At one point he heard Ian give a sort of strangled cry and wondered dimly what had happened, but it didn’t seem important, and the thought drifted away. He slept.


He woke feeling limp as a frostbitten cabbage leaf, but the pain in his head was gone. He just lay there for a bit, enjoying the feeling. It was dark in the room, and it was some time before he realized from the smell of brandy that Ian was lying beside him.

Memory came back to him. It took a little while to disentangle the real memories from the memory of dreams, but he was quite sure he’d seen Ian embracing Rebekah—and her, him. What the devil had happened
then
?

Ian wasn’t asleep; he could tell. His friend lay rigid as one of the tomb figures in the crypt at Saint Denis, and his breathing was rapid and shaky, as though he’d just run a mile uphill. Jamie cleared his throat, and Ian jerked as though stabbed with a brooch pin.

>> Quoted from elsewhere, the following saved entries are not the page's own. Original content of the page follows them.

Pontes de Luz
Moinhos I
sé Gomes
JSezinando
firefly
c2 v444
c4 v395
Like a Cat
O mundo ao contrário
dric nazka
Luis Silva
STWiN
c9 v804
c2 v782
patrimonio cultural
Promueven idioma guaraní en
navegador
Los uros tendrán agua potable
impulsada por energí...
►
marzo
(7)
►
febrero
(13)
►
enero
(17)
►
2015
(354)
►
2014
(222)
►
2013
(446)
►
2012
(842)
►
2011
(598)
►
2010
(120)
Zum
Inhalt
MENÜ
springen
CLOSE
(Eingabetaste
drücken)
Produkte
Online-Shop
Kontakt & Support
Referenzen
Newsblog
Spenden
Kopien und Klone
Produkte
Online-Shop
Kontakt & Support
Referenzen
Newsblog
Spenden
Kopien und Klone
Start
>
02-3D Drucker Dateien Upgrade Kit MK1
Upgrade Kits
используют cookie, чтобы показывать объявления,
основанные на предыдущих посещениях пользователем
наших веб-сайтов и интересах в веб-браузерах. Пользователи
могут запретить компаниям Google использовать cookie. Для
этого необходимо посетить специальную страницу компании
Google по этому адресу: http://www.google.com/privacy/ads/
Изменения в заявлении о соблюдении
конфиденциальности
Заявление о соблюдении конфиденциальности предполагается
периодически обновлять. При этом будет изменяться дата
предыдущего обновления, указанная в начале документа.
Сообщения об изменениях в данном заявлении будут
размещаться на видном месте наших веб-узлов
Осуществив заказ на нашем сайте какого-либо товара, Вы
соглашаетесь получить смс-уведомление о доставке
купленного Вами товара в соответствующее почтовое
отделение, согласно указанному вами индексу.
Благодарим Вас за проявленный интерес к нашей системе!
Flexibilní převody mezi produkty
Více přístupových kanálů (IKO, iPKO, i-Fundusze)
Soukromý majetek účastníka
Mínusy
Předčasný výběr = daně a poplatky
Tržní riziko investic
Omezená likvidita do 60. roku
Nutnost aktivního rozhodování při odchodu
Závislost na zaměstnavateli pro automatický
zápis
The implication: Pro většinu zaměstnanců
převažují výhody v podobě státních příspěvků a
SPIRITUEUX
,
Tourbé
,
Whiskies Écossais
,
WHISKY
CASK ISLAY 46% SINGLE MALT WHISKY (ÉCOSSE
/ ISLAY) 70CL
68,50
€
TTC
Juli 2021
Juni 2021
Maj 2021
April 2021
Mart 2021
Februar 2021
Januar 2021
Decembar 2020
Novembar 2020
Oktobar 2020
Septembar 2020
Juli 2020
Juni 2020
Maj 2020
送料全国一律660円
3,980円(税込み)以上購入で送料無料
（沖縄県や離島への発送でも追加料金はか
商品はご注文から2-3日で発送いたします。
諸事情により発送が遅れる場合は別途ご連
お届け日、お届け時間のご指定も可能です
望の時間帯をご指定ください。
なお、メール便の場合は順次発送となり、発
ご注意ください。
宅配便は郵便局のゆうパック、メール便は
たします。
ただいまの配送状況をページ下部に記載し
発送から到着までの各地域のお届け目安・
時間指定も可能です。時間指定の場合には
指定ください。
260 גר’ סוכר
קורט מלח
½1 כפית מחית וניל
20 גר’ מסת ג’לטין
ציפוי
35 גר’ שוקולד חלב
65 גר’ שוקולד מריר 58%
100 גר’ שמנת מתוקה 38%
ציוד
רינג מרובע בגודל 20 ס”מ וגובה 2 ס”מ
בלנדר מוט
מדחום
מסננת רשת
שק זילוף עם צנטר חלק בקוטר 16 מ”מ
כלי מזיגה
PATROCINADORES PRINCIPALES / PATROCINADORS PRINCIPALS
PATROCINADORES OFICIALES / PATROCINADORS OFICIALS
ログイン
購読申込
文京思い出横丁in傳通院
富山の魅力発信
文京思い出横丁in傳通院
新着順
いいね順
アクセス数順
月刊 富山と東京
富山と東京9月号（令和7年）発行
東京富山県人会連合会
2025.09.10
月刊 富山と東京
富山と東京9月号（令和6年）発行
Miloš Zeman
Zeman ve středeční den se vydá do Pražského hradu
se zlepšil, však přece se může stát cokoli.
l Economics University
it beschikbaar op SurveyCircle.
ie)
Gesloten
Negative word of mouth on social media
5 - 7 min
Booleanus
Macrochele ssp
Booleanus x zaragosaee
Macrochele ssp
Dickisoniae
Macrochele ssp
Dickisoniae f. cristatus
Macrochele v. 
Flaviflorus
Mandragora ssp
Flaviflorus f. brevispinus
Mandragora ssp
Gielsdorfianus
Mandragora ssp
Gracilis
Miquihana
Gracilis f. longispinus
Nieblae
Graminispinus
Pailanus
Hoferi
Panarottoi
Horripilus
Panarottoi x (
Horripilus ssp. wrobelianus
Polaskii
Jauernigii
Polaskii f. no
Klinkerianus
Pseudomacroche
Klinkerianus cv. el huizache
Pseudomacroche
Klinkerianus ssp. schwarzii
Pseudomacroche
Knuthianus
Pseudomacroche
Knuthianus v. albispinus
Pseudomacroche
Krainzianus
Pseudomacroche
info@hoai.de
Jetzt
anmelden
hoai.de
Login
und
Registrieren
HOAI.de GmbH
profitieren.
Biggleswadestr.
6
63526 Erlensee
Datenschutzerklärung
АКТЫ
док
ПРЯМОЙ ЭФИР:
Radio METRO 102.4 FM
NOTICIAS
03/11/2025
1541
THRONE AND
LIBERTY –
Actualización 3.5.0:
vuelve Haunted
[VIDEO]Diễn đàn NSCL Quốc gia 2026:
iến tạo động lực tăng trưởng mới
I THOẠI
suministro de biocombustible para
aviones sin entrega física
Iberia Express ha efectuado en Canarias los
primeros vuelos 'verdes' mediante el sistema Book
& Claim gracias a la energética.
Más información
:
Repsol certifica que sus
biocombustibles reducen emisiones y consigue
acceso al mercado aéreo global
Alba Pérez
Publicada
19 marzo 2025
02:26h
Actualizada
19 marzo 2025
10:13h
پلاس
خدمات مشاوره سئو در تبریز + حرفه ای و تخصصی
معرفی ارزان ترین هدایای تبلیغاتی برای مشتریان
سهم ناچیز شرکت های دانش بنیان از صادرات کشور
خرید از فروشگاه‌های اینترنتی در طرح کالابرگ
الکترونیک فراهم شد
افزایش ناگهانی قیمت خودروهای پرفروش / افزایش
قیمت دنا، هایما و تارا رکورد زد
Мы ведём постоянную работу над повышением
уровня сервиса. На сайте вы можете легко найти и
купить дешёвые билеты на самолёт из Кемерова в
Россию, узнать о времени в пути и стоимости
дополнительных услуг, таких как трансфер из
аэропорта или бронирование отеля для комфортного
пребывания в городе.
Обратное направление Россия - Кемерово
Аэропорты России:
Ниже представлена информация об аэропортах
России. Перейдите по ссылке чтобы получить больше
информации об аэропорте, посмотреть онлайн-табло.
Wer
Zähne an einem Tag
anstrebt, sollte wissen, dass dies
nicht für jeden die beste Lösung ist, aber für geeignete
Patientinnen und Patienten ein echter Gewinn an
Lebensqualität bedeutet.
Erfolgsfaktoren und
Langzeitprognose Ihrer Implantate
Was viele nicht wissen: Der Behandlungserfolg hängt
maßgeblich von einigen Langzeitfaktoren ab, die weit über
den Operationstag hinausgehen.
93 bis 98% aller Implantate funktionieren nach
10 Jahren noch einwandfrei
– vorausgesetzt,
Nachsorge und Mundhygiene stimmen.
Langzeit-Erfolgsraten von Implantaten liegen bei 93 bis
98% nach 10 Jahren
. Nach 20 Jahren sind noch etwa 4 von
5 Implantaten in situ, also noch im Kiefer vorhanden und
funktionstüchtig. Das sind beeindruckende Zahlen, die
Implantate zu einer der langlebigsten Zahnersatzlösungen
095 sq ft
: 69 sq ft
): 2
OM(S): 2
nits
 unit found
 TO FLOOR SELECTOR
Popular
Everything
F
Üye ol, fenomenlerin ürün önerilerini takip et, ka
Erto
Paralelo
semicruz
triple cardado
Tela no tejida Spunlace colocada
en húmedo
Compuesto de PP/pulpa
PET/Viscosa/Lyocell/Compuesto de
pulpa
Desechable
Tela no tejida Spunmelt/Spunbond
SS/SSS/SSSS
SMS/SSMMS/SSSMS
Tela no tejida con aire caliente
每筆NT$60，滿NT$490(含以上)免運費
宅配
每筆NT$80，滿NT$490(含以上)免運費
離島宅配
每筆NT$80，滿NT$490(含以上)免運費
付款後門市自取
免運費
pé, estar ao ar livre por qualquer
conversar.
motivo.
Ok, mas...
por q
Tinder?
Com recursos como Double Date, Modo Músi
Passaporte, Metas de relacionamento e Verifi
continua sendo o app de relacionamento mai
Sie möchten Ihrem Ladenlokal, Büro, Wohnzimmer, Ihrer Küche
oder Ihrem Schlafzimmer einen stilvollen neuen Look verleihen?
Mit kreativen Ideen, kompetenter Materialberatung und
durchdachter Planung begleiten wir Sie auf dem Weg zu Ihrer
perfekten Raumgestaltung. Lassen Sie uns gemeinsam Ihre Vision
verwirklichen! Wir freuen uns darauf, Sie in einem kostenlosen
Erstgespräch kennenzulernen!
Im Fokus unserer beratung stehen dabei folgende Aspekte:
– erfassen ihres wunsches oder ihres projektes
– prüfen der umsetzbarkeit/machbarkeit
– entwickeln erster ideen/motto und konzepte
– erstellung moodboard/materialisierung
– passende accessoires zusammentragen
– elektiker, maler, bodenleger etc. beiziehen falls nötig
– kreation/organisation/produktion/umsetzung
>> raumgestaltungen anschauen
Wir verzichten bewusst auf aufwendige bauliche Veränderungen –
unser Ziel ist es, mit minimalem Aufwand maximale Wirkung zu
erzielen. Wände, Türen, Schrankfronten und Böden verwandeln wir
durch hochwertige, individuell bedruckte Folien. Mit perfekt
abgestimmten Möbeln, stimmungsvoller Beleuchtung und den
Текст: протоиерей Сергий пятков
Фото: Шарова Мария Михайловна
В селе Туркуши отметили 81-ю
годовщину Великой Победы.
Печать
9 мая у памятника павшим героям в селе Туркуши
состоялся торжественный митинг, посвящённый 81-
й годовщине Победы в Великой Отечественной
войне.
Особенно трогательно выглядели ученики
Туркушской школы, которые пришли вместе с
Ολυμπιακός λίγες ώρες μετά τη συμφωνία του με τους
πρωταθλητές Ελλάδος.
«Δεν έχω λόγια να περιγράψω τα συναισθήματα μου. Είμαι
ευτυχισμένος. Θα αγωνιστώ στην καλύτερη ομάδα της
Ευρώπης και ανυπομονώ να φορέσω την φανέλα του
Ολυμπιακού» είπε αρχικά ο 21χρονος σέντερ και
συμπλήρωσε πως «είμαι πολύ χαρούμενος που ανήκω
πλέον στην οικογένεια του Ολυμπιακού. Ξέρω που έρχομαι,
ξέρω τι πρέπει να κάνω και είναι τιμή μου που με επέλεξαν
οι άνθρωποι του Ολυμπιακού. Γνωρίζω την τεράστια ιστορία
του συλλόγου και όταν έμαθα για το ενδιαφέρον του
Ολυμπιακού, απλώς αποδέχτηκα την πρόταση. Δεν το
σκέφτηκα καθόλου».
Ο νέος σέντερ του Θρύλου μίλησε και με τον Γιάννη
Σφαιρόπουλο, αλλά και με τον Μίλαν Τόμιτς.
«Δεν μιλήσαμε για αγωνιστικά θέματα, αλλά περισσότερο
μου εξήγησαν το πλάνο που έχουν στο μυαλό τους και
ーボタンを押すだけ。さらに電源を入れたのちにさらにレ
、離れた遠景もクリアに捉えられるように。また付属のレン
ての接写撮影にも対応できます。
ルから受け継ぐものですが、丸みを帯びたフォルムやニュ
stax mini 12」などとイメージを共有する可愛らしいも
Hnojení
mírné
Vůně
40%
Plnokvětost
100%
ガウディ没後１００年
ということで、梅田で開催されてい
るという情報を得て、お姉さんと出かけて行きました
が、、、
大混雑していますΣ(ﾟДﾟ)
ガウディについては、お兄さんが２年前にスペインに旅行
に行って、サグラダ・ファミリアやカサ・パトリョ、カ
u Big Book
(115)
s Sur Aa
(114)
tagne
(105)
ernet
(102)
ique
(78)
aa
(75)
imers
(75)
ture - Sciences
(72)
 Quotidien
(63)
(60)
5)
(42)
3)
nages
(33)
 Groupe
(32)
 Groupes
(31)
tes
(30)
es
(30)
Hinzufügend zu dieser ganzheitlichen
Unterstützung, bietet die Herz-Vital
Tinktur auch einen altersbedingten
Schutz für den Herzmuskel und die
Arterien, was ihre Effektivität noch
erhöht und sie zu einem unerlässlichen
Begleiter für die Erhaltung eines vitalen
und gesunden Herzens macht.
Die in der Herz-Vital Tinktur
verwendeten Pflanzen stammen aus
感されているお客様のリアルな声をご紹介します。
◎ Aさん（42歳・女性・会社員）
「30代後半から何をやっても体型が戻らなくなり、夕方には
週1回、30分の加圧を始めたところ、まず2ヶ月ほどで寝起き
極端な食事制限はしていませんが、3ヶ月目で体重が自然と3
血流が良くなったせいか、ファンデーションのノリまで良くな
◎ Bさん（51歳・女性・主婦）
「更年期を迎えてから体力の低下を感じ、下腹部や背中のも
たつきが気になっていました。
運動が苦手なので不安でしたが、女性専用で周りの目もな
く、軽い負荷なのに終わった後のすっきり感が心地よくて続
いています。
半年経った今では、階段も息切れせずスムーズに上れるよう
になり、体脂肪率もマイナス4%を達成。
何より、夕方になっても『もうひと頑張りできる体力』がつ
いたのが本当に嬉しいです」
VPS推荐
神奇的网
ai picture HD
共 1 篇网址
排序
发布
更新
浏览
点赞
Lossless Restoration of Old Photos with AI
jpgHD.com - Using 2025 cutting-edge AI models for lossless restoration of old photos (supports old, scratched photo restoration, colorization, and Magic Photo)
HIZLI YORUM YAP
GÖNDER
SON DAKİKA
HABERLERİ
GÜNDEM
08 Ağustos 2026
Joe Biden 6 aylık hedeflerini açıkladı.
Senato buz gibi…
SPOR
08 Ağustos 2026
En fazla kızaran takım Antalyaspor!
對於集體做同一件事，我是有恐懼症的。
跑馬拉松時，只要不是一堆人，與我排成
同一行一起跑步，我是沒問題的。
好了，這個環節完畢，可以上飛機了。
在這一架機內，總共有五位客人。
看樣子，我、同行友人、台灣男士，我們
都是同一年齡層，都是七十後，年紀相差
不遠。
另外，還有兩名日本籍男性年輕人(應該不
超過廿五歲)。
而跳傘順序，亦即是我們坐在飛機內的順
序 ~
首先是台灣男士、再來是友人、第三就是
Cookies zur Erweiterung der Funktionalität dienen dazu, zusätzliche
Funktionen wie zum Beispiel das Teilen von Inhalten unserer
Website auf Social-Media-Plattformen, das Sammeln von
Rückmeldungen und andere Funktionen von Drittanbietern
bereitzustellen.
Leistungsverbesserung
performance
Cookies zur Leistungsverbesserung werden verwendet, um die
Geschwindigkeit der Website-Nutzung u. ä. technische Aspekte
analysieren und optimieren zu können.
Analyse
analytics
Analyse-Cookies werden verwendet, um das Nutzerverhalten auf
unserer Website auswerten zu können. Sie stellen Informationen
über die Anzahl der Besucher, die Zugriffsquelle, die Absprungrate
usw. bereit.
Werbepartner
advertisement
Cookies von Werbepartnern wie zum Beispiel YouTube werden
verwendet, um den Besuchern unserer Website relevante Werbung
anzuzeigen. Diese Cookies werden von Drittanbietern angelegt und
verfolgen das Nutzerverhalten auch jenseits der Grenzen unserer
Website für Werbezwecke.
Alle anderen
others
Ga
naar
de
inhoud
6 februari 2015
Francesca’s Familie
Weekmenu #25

“Aye, so?” he whispered, and Ian’s breathing stopped abruptly. He swallowed audibly.

“If ye breathe a word of this to your sister,” he said in an impassioned whisper, “I’ll stab ye in your sleep, cut off your heid, and kick it to Arles and back.”

Jamie didn’t want to think about his sister, and he did want to hear about Rebekah, so he merely repeated, “Aye. So?”

Ian made a small grunting noise, indicative of thinking how best to begin, and turned over in his plaid, facing Jamie.

“Aye, well. Ye raved a bit about the naked she-devils ye were havin’ it away with, and I didna think the lass should have to be hearing that manner o’ thing, so I said we should go into the other room, and—”

“Was this before or after ye started kissing her?” Jamie asked.

Ian inhaled strongly through his nose. “After,” he said tersely. “And she was kissin’ me back, aye?”

“Aye, I noticed that. So then…?” He could feel Ian squirming slowly, like a worm on a hook, but Jamie waited. It often took Ian a moment to find words, but it was usually worth waiting for. Certainly in this instance.

He was a little shocked—and frankly envious—and he did wonder what might happen when the lass’s affianced discovered she wasn’t a virgin, but he supposed the man might not find out; she seemed a clever lass. It might be wise to leave D’Eglise’s troop, though, and head south, just in case…

“D’ye think it hurts a lot to be circumcised?” Ian asked suddenly.

“I do. How could it not?” His hand sought out his own member, protectively rubbing a thumb over the bit in question. True, it wasn’t a very big bit, but…

“Well, they do it to wee bairns,” Ian pointed out. “Canna be that bad, can it?”